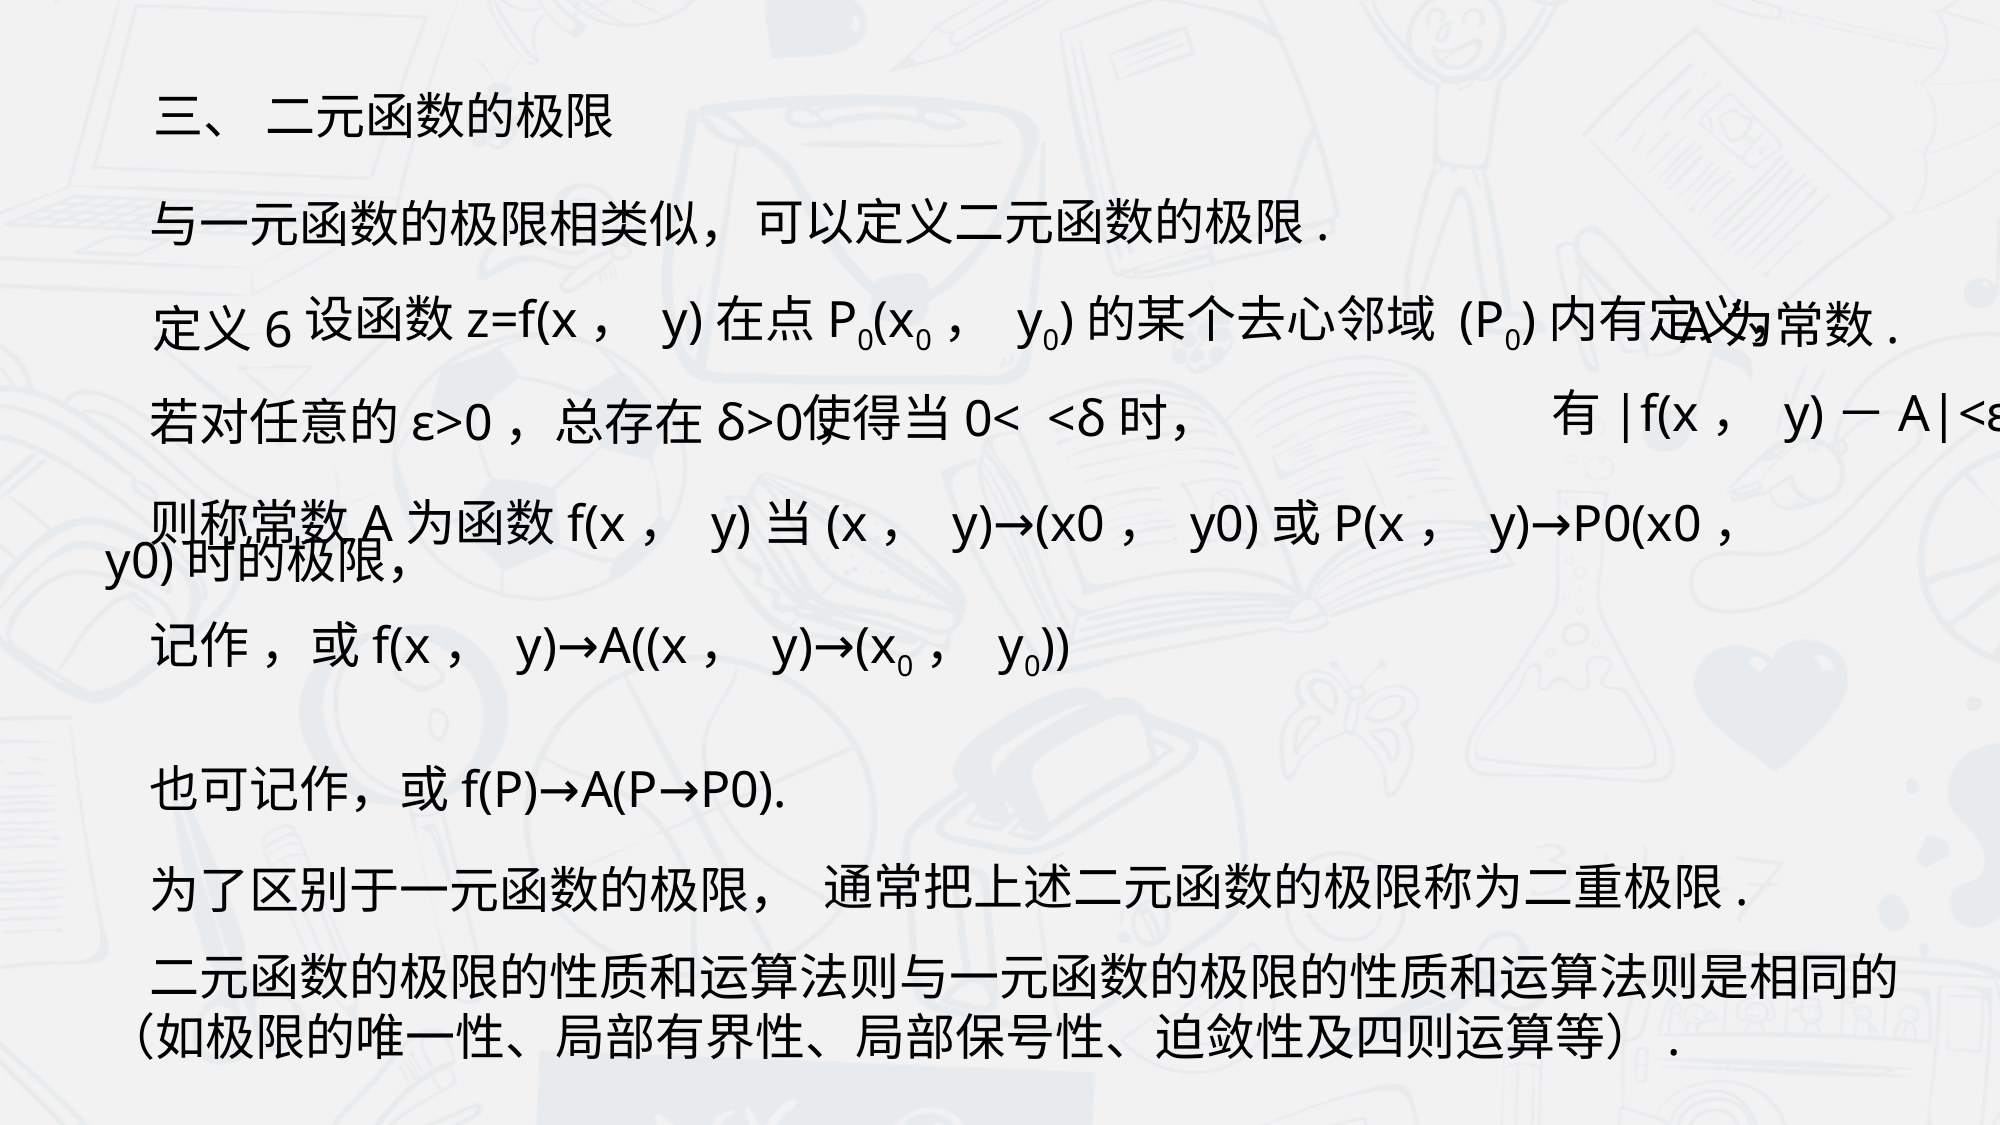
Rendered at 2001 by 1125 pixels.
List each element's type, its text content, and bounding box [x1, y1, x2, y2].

text_box 若对任意的ε>0，总存在δ>0， [90, 405, 1806, 459]
text_box 三、 二元函数的极限 [71, 99, 1667, 153]
text_box 定义6 [94, 312, 1810, 366]
text_box 与一元函数的极限相类似， [90, 207, 1806, 260]
text_box A为常数. [1622, 308, 2000, 361]
text_box 则称常数A为函数f(x， y)当(x， y)→(x0， y0)或P(x， y)→P0(x0， y0)时的极限， [90, 505, 1863, 597]
text_box 有|f(x， y)－A|<ε， [1492, 396, 2000, 450]
text_box 通常把上述二元函数的极限称为二重极限. [764, 870, 2000, 923]
text_box 二元函数的极限的性质和运算法则与一元函数的极限的性质和运算法则是相同的（如极限的唯一性、局部有界性、局部保号性、迫敛性及四则运算等）. [90, 938, 1958, 1074]
text_box 为了区别于一元函数的极限， [90, 873, 1806, 926]
text_box 可以定义二元函数的极限. [696, 205, 2000, 259]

==*==

▶ **Goal of the exercise**
Everything in the records above should be printed again exactly, except the pictures.

▶ **Answer for the task**
Rendered at 2001 by 1125 pixels.
List each element's type, its text content, and bounding box [x1, y1, x2, y2].

text_box 若对任意的ε>0，总存在δ>0， [90, 405, 1806, 459]
text_box 三、 二元函数的极限 [71, 99, 1667, 153]
text_box 定义6 [94, 312, 1810, 366]
text_box 与一元函数的极限相类似， [90, 207, 1806, 260]
text_box A为常数. [1622, 308, 2000, 361]
text_box 则称常数A为函数f(x， y)当(x， y)→(x0， y0)或P(x， y)→P0(x0， y0)时的极限， [90, 505, 1863, 597]
text_box 有|f(x， y)－A|<ε， [1492, 396, 2000, 450]
text_box 通常把上述二元函数的极限称为二重极限. [764, 870, 2000, 923]
text_box 二元函数的极限的性质和运算法则与一元函数的极限的性质和运算法则是相同的（如极限的唯一性、局部有界性、局部保号性、迫敛性及四则运算等）. [90, 938, 1958, 1074]
text_box 为了区别于一元函数的极限， [90, 873, 1806, 926]
text_box 可以定义二元函数的极限. [696, 205, 2000, 259]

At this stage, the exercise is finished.